Table 2 Large Duct versus Small Duct Chronic Pancreatitis

 

 

Large Duct

Small Duct

Sex Predominance

Male

Female

Diagnostic Tests

Secretin test

Abnormal

Abnormal

Serum trypsinogen

Often abnormal

Usually normal

Fecal elastase

Often abnormal

Usually normal

Pancreatic calcification on plain film of the abdomen

Frequent

Infrequent

ERCP

Often markedly abnormal

Minimally abnormal to normal

Natural History

Progression to steatorrhea

Frequent

Rare

Therapy of pain

Pancreatic enzymes

Poor response

Good to excellent response

Surgical procedures

Sometimes helpful

Not usually indicated

 

Utilizing radiographic techniques it can be shown that diffuse calcifications noted on plain film of the abdomen usually indicate ~80% damage to the pancreas. While alcohol is by far the most common cause of pancreatic calcification, such calcification may also be noted in severe protein-calorie malnutrition, hereditary pancreatitis, posttraumatic pancreatitis, hypercalcemic pancreatitis, islet cell tumors, and idiopathic chronic pancreatitis. Abdominal ultrasonography, CT scanning, and ERCP greatly aid in the diagnosis of pancreatic disease. In addition to excluding a pseudocyst and pancreatic cancer, sonography and CT may show calcification, dilated ducts, or an atrophic pancreas. ERCP or magnetic resonance cholangiopancreatography (MRCP) provides a direct view of the pancreatic duct and may show a pseudocyst missed by sonography or CT. The role of endoscopic ultrasonography (EUS) in diagnosing early chronic pancreatitis is still being defined.

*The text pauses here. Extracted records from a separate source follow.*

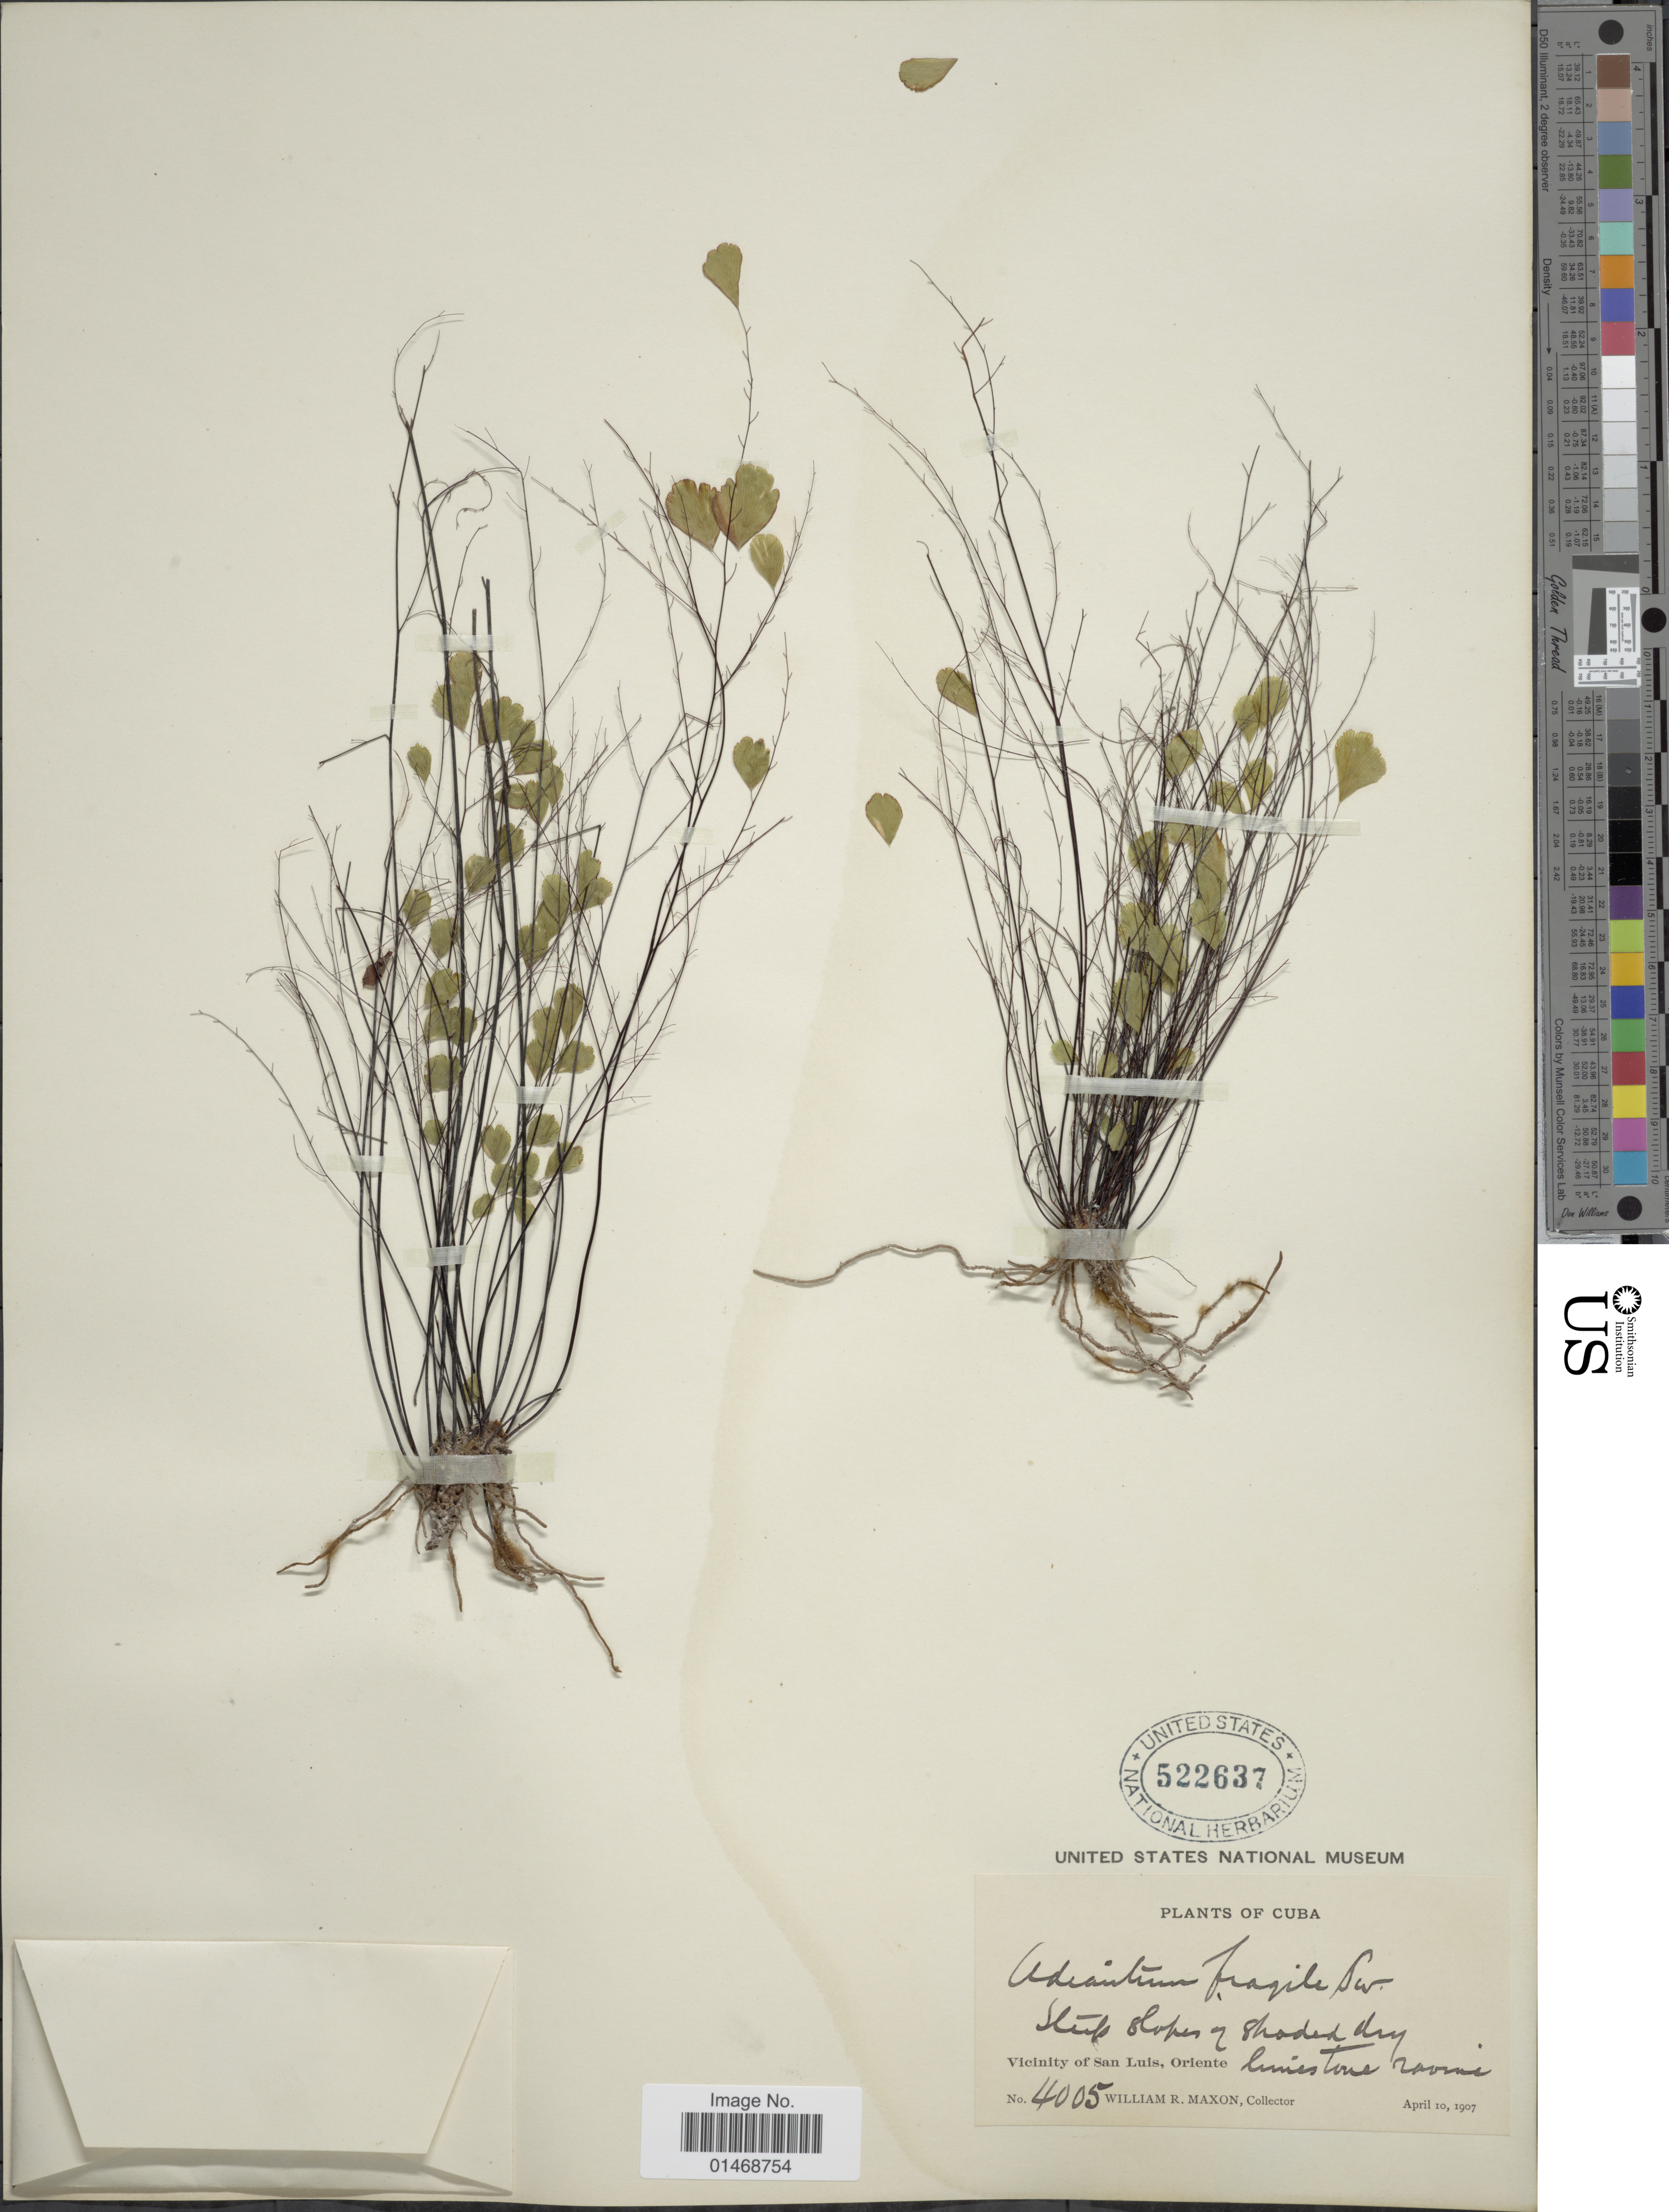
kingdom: Plantae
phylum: Tracheophyta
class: Polypodiopsida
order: Polypodiales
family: Pteridaceae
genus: Adiantum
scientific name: Adiantum fragile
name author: Sw.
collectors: W. R. Maxon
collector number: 4005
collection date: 1907-04-10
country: Cuba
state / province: Oriente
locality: Vicinity of San Luis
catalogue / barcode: US 522637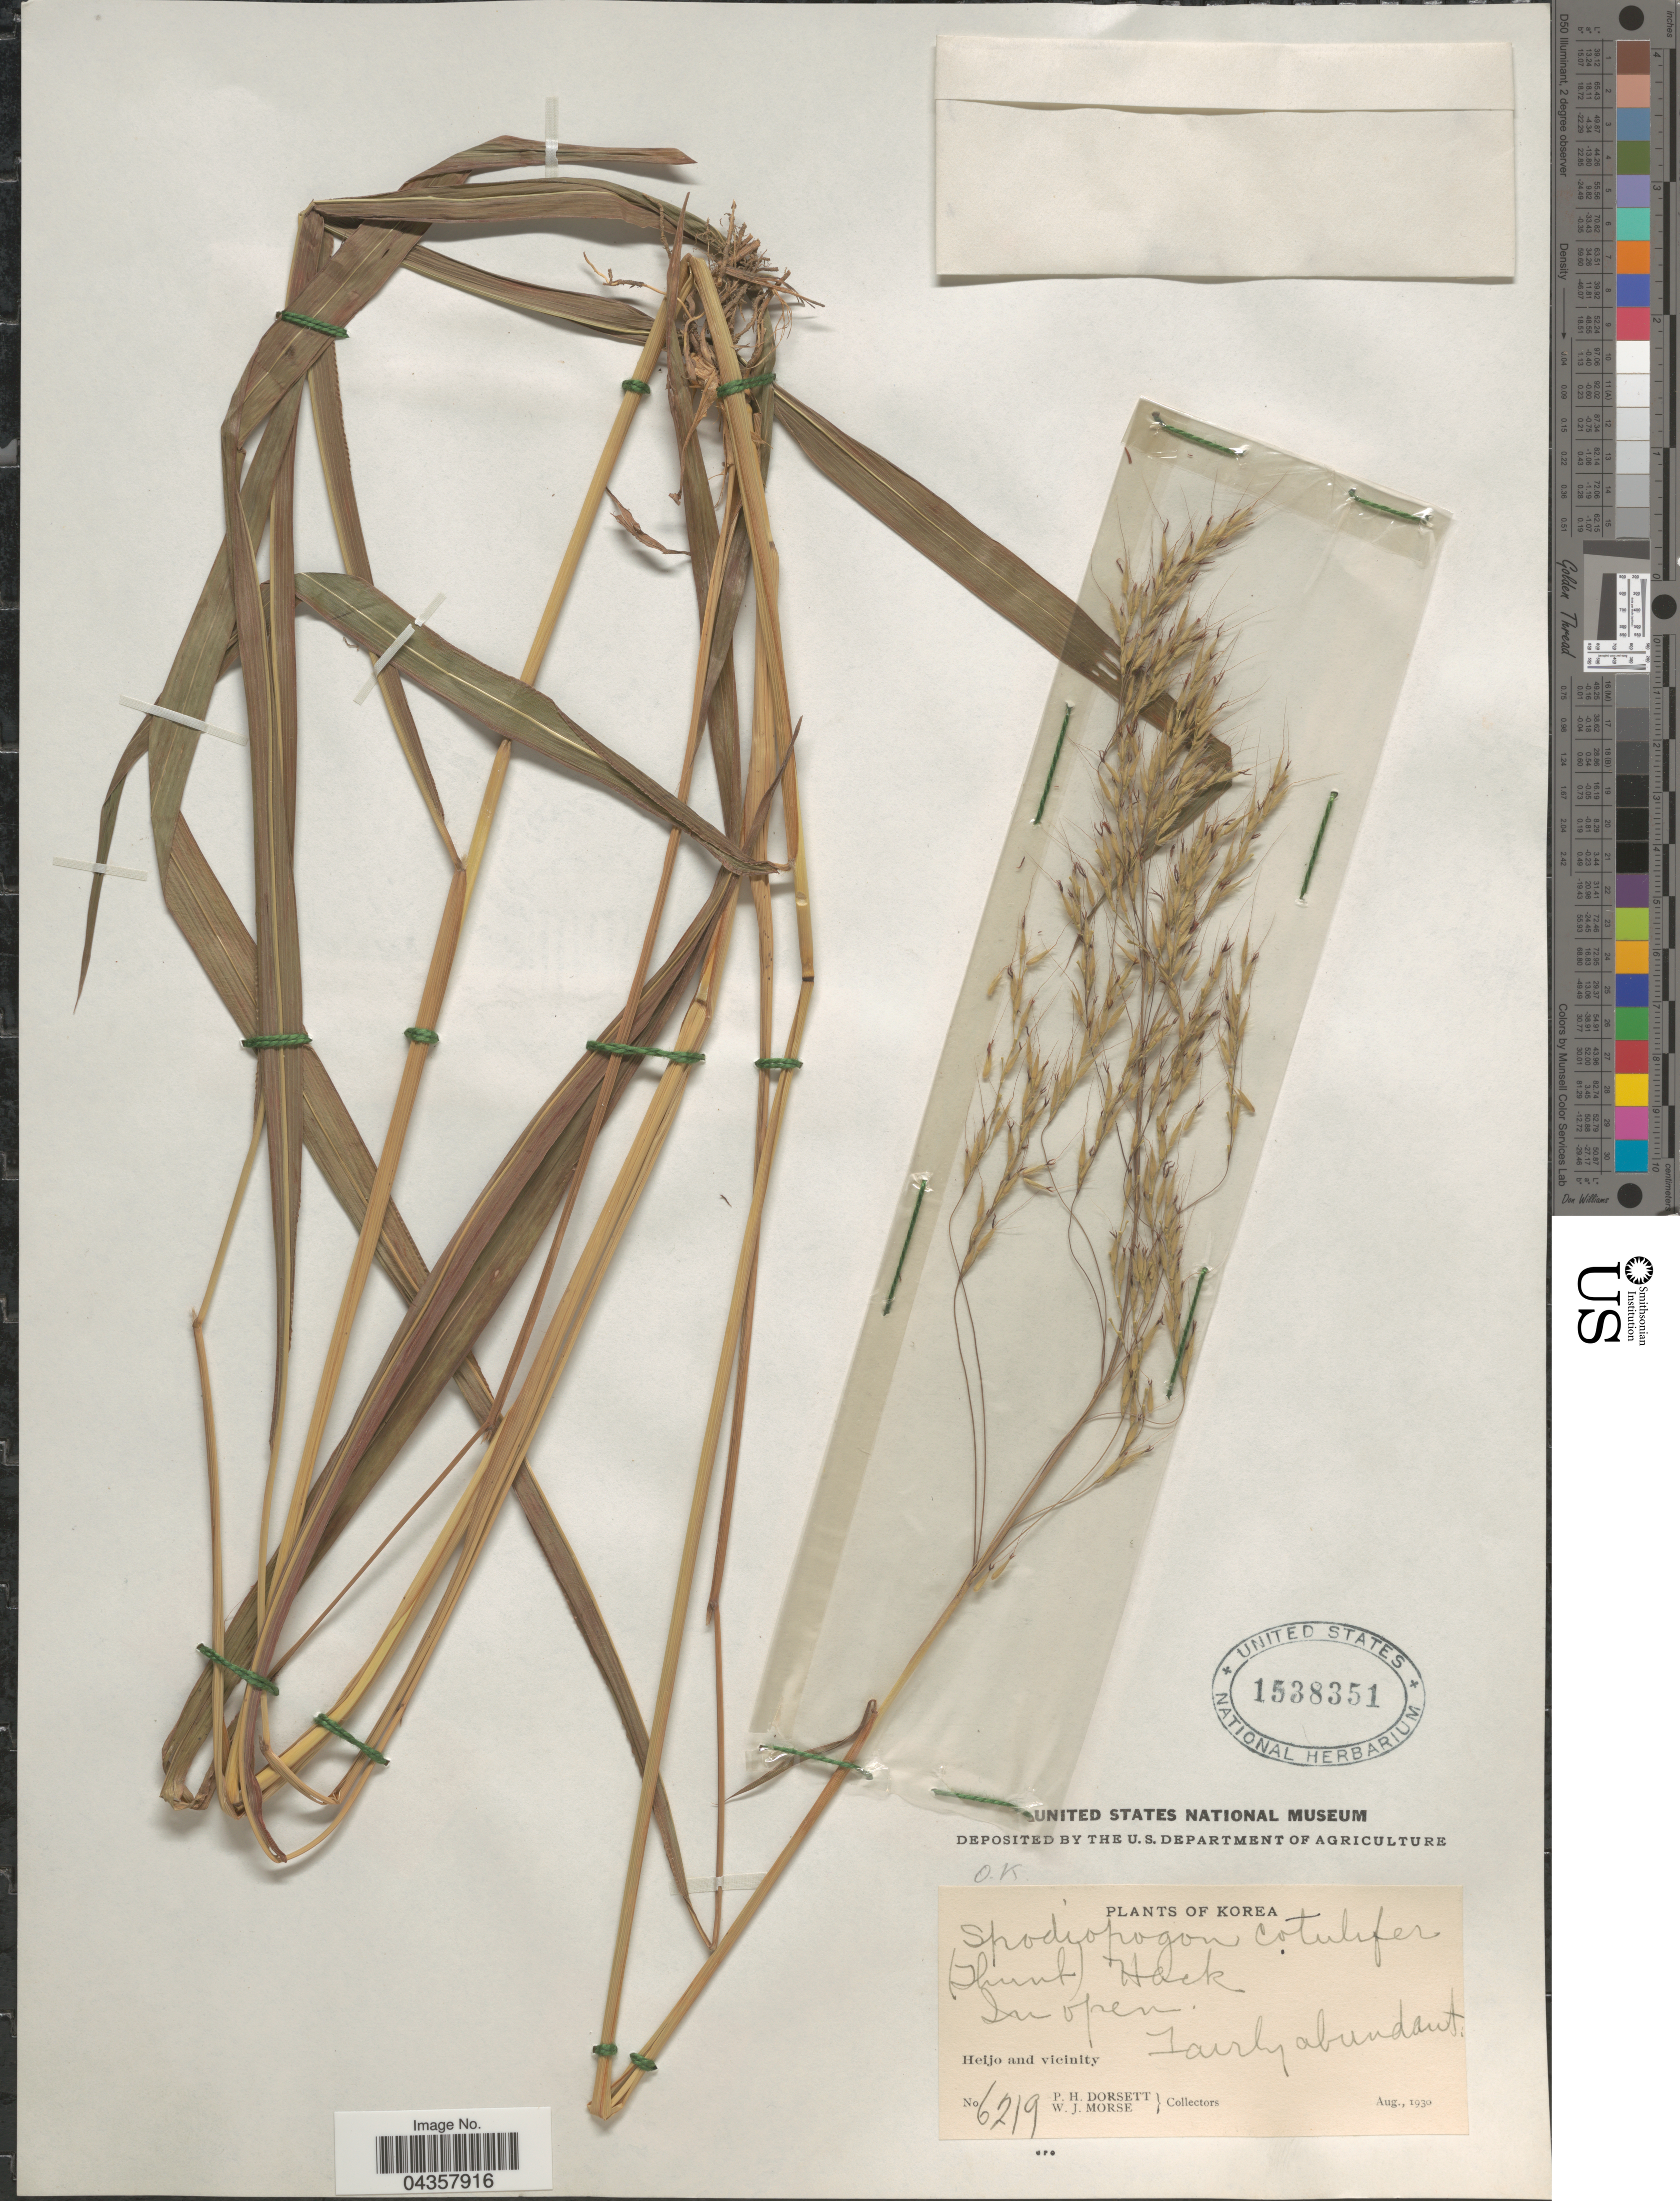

EUS complements pancreatic function tests, and a combination of a hormone-stimulation function test and EUS is the most complete way to evaluate the presence or extent of chronic pancreatitis. Whether EUS can detect early chronic pancreatitis, i.e., small-duct disease, with the same degree of accuracy as the hormone-stimulation test is controversial. Recent data comparing these modalities head-to-head would indicate that EUS is not a sensitive test for detecting early chronic pancreatitis and may lead to false-positive tests in patients who have dyspepsia or even in normal controls.